Quando começou a anoitecer, Georgia teve o sossego interrompido por duas batidas na porta do quarto. Deixando de lado os projetos que analisava, levantou-se do sofá para ver quem era e se deparou com sua mãe do outro lado, vestindo um macacão bege da Stella McCartney sob o sobretudo preto.

— Georgia, minha filha — Eugênia passou por ela sem cerimônias, tirando os óculos de sol que cobriam os olhos ferrenhos para fitá-la —, até quando vai morar em quarto de hotel? Meu amor, eu estou muito preocupada com você, e o seu pai também.

— É temporário — Georgia fechou a porta e voltou a se sentar no sofá, servindo-se de mais vinho tinto. — Logo eu arrumo algum outro lugar para ficar.

— Georgia, você construiu uma vida tão maravilhosa na Espanha — ela começou a dizer, andando pelo quarto em busca de uma taça para ocupar a mente e as mãos. — Por que você insiste em voltar para o Brasil?
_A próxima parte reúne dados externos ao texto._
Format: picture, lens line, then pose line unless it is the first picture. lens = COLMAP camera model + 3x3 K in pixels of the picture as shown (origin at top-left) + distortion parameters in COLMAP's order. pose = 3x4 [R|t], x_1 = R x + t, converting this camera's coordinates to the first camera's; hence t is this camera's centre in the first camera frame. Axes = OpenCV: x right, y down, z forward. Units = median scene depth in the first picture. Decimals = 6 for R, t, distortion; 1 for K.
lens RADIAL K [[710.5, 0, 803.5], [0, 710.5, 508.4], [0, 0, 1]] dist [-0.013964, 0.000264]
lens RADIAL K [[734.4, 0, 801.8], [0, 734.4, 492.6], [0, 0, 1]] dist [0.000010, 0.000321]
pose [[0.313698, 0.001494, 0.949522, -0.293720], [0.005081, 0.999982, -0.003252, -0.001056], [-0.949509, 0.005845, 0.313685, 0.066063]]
Aqui não tem nada para você, meu bem.

— Graças a você, não mais — Georgia balbuciou de modo insosso, observando as ondas do vinho em sua própria taça enquanto sua mãe se sentava de frente para ela.

— Eu não tenho vergonha das coisas que faço para proteger os meus filhos, Georgia — ela disse com firmeza, encarando a filha sem vacilar. — Sou capaz de qualquer coisa para proteger a nossa família.
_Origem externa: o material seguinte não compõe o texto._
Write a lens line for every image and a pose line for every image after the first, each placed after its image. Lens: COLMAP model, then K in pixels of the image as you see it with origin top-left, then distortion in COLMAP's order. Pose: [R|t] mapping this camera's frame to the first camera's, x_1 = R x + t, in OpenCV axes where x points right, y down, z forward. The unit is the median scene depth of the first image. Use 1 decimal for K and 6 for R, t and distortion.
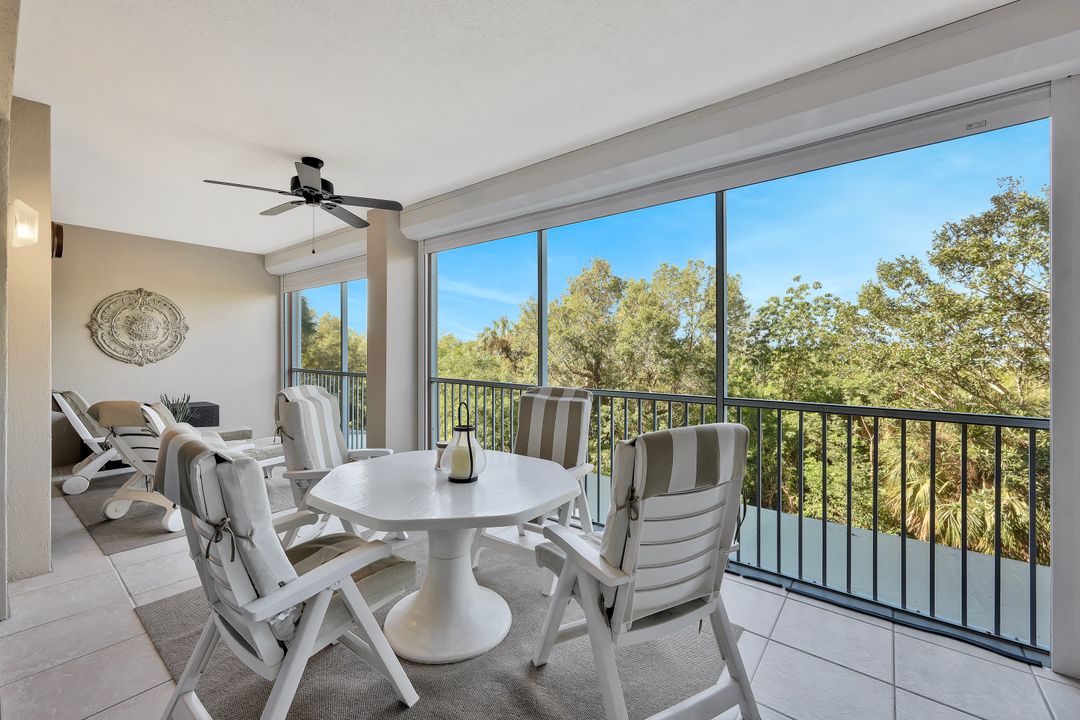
lens RADIAL K [[436.9, 0, 543.2], [0, 436.9, 352.4], [0, 0, 1]] dist [0.001370, 0.000077]
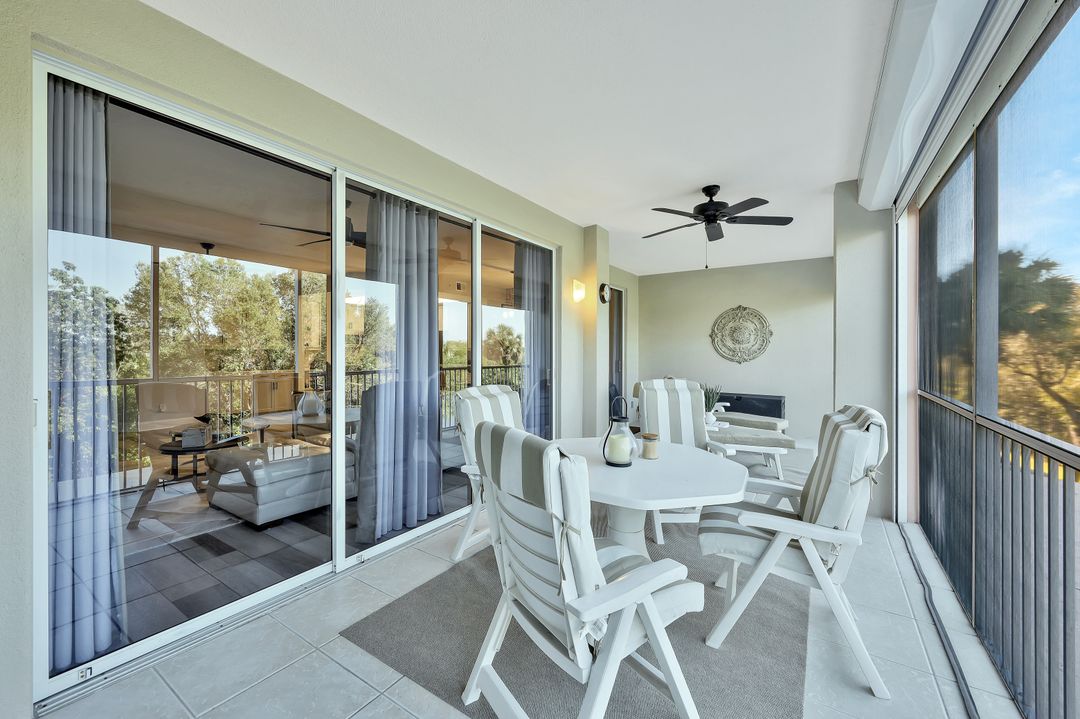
lens RADIAL K [[436.9, 0, 536.5], [0, 436.9, 352.6], [0, 0, 1]] dist [0.001370, 0.000077]
pose [[0.088399, -0.000354, -0.996085, 0.355182], [-0.002594, 0.999996, -0.000586, -0.000311], [0.996082, 0.002636, 0.088398, 0.268784]]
— A imagem da nossa família, você quer dizer — Georgia a corrigiu automaticamente. — Você não se importa com a nossa felicidade, com o que a gente quer.
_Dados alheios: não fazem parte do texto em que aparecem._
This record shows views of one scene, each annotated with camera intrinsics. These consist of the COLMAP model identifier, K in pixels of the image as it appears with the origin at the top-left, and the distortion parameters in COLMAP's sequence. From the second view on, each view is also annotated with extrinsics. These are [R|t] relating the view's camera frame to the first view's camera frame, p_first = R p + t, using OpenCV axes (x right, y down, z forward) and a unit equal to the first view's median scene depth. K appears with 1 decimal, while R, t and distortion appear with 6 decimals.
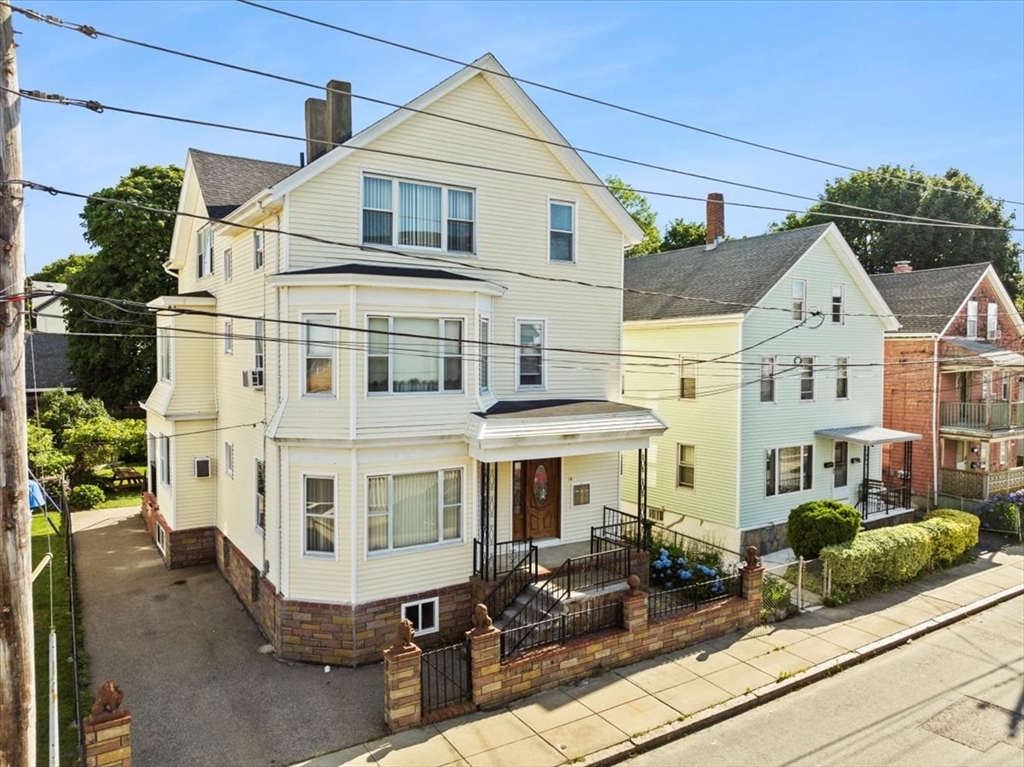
lens RADIAL K [[738.6, 0, 512.0], [0, 738.6, 383.5], [0, 0, 1]] dist [-0.042902, 0.003821]
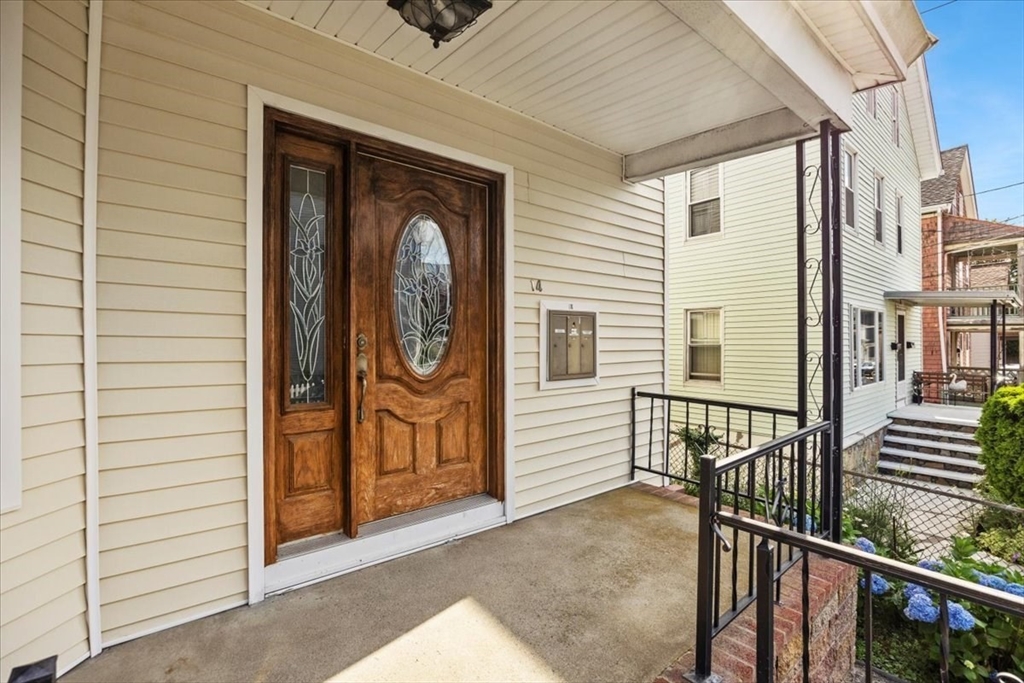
lens RADIAL K [[454.2, 0, 512.0], [0, 454.2, 341.5], [0, 0, 1]] dist [-0.002345, -0.000119]
pose [[0.994608, -0.009956, 0.103229, 0.061851], [0.014422, 0.998988, -0.042607, 0.189514], [-0.102701, 0.043866, 0.993745, 0.990057]]
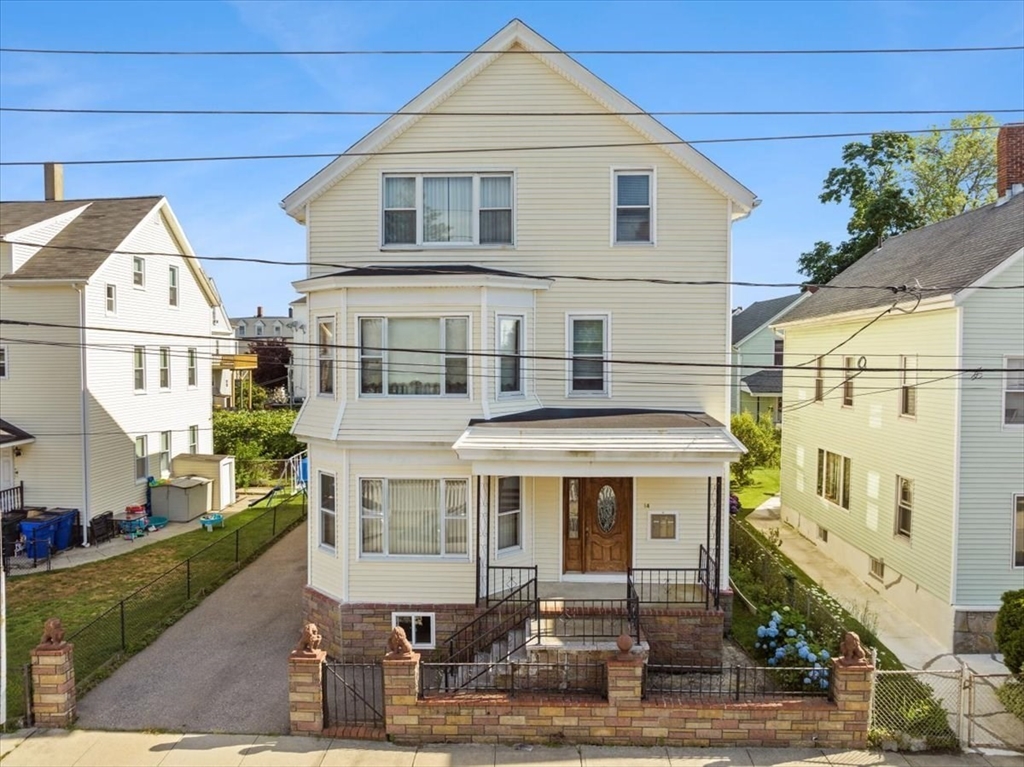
lens RADIAL K [[738.6, 0, 512.0], [0, 738.6, 383.5], [0, 0, 1]] dist [-0.042902, 0.003821]
pose [[0.810942, 0.017542, -0.584864, 0.522403], [-0.018494, 0.999820, 0.004345, -0.009524], [0.584835, 0.007293, 0.811120, 0.289766]]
— Eu quis proteger a sua imagem — ela retrucou com veemência, apontando o dedo na direção de Georgia —, a imagem do seu pai, da nossa família — ela aumentou o tom de voz gradativamente conforme a raiva tomava forma nas palavras que saíam da boca dela. — Eu quis proteger o seu pai do vexame nacional, do circo midiático, da vergonha que é a filha preferida dele, e eu quis proteger você de você mesma, do perigo que representava a si mesma. O que você esperava que eu fizesse, Georgia? Que eu permitisse que estragasse a sua vida? Eu fiz o que eu tinha que fazer. Eu cumpri com o meu dever, com a minha obrigação e eu não me arrependo.

— Você estragou a minha vida, Eugênia! — Georgia apontou o dedo para ela, perdendo o autocontrole como havia perdido tantas outras coisas no percurso labiríntico que era a sua vida. — Eu não preciso da sua proteção, eu não quero a sua preocupação, porque tudo o que você fez foi arruinar a minha vida. Você me transformou numa covarde. A sua interferência me custou a minha felicidade, a minha autoestima, a minha identidade.

— Georgia, minha filha, você se engana se pensa que fiz alguma coisa — ela deu uma risada debochada, bebericando o vinho pela primeira vez para se defender das acusações. — Você foi para a Europa, fez boas amizades, estudou numa das melhores universidades do mundo. Eu deixei você livre em outro país. Em outro continente, por Deus! Mas não. Você prefere me pintar como uma megera, um monstro que enviou você a um sanatório por todos esses anos.